# pics of my new 45 gal.



## thornton_851 (Jan 2, 2005)

heres some pics of my newly setup 45gal. it has 6 silvertip tetras, 6 neon tetras, 3 blackskirt tetras, 1 clown pleco, 1 CAE, 3 bolivian rams, 4 kuhli loaches and 1 yoyo loach

jus a few quick pics, ( sorry bout quality! ) im not good @ takein pics and i was tryin 2 brighten em on a messed up monitor. the tank is quite bare right now, but im waitin on some plants.


----------



## rchan11 (May 6, 2004)

Very nice setup you have. You need a little more fish and a background to make it even better.


----------



## thornton_851 (Jan 2, 2005)

rchan11 said:


> Very nice setup you have. You need a little more fish and a background to make it even better.

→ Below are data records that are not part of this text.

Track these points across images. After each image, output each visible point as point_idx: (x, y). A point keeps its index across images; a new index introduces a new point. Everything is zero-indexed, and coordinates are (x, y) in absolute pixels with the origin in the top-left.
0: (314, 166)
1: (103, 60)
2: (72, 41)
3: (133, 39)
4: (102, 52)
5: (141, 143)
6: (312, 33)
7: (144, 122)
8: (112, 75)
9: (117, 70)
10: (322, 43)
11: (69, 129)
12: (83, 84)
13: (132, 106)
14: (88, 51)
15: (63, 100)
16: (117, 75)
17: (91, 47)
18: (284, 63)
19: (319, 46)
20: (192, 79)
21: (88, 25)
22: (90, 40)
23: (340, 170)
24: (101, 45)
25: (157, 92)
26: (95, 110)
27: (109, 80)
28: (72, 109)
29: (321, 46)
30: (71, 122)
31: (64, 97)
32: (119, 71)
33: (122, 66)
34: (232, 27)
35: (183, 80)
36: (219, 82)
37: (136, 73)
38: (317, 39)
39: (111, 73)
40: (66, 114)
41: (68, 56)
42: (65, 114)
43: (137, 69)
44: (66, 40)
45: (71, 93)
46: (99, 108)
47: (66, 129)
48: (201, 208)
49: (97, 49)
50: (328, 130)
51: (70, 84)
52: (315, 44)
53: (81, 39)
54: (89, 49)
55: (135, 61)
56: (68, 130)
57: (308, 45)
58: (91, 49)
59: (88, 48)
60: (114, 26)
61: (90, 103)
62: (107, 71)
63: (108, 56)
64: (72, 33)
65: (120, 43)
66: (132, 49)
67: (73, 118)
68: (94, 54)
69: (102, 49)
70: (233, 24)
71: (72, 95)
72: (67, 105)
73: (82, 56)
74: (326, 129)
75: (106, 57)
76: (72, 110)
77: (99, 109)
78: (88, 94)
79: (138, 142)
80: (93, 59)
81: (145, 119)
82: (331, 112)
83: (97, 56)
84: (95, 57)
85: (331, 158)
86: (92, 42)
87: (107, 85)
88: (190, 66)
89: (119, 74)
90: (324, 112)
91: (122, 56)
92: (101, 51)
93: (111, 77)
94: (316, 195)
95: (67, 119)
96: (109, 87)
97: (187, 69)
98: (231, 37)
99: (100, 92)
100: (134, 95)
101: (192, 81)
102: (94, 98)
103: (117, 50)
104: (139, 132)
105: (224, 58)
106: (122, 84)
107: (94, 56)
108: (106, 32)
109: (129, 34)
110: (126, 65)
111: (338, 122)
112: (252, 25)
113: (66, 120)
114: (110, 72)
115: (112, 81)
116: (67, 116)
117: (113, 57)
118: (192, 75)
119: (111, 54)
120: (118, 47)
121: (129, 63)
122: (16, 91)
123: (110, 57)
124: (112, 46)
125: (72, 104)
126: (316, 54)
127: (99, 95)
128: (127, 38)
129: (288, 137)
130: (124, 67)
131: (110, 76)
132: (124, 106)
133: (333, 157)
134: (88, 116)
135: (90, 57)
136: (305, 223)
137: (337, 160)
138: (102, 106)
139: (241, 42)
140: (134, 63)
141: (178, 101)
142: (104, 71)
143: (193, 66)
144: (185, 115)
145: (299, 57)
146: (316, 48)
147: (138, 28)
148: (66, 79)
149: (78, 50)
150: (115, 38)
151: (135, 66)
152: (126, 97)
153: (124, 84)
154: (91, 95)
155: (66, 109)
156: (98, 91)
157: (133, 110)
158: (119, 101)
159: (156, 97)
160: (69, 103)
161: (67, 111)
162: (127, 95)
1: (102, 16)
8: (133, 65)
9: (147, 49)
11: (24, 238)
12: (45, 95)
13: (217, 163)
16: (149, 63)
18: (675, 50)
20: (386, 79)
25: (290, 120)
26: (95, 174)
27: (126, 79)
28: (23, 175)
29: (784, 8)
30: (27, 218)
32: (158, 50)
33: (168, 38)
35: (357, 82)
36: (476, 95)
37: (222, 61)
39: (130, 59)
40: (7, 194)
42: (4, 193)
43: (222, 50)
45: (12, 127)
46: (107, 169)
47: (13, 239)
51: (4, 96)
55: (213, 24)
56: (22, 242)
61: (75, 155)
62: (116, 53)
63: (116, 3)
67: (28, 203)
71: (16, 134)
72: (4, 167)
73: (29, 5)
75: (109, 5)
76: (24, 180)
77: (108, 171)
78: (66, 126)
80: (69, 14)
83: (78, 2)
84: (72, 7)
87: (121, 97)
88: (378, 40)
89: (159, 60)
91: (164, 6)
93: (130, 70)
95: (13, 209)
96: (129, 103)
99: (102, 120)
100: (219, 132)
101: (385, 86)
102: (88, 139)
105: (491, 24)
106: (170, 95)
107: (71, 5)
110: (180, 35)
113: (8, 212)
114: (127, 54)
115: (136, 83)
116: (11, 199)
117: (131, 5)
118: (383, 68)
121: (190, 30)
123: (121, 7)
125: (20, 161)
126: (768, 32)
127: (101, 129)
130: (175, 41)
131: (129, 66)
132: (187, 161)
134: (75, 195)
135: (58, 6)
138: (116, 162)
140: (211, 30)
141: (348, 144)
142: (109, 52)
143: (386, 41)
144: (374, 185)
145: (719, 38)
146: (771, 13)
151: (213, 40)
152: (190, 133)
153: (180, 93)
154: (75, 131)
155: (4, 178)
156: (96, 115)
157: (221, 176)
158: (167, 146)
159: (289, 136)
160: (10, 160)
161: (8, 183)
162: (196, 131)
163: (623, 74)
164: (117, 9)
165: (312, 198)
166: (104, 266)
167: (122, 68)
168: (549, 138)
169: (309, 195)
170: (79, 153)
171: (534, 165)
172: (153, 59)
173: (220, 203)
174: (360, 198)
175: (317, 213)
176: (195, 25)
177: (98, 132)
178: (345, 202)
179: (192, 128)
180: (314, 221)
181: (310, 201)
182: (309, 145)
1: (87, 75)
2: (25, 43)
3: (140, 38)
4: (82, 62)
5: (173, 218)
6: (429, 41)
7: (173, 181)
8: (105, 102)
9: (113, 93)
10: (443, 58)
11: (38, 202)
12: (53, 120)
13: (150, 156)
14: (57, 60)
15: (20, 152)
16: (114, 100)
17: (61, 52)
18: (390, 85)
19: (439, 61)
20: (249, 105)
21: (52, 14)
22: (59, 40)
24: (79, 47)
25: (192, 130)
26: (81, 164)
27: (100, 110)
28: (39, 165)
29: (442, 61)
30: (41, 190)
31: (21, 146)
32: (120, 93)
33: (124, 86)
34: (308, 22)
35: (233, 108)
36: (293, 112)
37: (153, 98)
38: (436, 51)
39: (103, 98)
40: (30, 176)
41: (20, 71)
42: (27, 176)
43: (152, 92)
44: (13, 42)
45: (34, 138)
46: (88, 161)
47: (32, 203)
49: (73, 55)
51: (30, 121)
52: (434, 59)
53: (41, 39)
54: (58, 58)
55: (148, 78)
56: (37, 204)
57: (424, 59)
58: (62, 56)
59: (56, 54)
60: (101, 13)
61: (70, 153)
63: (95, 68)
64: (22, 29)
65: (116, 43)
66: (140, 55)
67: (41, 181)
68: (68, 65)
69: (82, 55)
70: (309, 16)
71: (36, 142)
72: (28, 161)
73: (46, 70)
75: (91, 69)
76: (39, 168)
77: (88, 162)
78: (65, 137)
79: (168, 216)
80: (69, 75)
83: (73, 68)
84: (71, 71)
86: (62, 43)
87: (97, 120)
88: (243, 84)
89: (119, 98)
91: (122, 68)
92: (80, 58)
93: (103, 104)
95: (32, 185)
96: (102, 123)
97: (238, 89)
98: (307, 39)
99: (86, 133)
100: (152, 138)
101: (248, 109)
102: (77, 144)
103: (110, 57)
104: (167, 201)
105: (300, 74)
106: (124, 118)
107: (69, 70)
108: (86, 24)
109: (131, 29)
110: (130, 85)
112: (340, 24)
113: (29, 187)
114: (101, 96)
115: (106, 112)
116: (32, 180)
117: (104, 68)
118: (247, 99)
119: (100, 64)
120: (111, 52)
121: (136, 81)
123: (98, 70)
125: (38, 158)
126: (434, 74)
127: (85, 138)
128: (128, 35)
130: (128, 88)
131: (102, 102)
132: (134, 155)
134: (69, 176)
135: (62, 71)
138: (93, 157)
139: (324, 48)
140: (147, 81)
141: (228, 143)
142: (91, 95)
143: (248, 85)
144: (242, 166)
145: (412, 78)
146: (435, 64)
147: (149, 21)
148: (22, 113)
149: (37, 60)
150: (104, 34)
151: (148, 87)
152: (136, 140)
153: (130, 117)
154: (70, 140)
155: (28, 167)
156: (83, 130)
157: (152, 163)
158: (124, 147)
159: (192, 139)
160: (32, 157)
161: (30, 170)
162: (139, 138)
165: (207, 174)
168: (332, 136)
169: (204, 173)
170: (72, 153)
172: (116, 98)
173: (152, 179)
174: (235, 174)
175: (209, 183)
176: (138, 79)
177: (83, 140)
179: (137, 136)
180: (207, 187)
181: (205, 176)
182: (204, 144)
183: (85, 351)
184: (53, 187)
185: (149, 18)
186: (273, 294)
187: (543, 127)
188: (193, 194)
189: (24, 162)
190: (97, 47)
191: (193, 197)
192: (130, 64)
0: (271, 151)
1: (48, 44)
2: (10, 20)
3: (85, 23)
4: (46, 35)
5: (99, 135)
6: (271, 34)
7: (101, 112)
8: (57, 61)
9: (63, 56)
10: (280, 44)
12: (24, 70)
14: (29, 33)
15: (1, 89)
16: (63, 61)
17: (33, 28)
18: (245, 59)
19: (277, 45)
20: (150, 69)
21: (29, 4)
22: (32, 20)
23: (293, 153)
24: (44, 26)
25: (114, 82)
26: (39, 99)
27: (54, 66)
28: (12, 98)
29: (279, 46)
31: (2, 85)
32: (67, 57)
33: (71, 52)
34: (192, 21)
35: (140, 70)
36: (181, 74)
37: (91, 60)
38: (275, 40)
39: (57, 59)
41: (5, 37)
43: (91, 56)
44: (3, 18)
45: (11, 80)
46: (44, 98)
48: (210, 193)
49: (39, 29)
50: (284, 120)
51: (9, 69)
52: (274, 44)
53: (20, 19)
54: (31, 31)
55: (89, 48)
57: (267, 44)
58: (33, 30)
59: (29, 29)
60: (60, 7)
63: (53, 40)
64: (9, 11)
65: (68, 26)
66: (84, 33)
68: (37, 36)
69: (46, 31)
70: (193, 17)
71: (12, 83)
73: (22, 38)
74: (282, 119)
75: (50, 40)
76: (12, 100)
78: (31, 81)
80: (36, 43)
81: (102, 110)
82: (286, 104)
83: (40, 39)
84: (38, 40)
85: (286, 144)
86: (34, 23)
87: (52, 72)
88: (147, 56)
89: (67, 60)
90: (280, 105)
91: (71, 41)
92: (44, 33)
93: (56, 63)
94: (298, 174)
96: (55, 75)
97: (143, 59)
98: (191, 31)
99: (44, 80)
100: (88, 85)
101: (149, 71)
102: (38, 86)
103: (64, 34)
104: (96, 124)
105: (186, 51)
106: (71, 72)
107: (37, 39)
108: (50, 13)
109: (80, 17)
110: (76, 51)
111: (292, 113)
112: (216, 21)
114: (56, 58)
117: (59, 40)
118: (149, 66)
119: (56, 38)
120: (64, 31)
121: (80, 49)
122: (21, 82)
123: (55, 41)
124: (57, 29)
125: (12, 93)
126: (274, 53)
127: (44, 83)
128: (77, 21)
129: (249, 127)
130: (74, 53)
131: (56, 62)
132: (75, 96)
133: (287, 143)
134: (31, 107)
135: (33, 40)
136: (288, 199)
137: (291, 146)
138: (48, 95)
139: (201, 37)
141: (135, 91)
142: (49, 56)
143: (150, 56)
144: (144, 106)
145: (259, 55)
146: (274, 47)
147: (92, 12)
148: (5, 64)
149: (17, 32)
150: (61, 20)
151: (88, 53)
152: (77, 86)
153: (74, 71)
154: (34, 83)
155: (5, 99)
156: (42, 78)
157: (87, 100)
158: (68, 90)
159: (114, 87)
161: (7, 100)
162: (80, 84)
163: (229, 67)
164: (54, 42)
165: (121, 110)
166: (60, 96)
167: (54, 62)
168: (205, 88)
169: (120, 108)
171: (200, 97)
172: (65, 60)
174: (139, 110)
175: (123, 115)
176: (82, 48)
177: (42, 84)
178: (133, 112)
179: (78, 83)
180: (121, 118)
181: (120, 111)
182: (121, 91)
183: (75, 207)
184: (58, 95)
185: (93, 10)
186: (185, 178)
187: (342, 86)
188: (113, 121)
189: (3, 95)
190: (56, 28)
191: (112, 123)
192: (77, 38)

thanks man, yea i need 2 put some more fish in but i jus gotta get some more $$! lol im gunna stock it with mostly tetras. i hope it turns out good


----------



## dc2rtek (Oct 27, 2005)

add a background, it will look much nicer.


----------



## thornton_851 (Jan 2, 2005)

dc2rtek said:


> add a background, it will look much nicer.

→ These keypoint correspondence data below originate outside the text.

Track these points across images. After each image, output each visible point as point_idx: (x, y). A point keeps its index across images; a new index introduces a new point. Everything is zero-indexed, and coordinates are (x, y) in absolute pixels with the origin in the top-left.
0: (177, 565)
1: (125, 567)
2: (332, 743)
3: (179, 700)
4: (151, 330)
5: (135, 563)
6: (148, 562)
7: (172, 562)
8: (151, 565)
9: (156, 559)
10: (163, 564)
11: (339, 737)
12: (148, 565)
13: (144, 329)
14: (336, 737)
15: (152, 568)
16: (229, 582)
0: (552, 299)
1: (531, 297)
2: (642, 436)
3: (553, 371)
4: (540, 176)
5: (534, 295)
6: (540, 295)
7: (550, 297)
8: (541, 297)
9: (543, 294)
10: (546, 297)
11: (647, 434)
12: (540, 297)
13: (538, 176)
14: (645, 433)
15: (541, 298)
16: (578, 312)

yep, im jus thinkin about what kind im gunna get.i think jus untill i go to my lfs im gunna put a garbage bag background lol i will be able 2 see the tetra colours better


----------



## thornton_851 (Jan 2, 2005)

ok we'll i got some more fish and thought i would post some pics. i also put a background on ( black garbage bag! ) haha but it looks good enough,, the new fish are..... 3 more black skirt tetras, 3 columbian tetras, and 2 more neons. couldent really get good pics as i suck at takein em and the fish are always moveing!
o yea i got a real lookin plant in there now 2 and i got some - plant gro by nutrafin for my real plants when i get em, anyone ever use this stuff?


----------



## Joga Bonito (Oct 30, 2004)

looks cool man.


----------



## thornton_851 (Jan 2, 2005)

henry 79 said:


> looks cool man.


thanks man!


----------



## bmpower007 (Feb 11, 2005)

NIce setupp the neons look tight


----------



## Onion (Sep 20, 2005)

Nice setup!


----------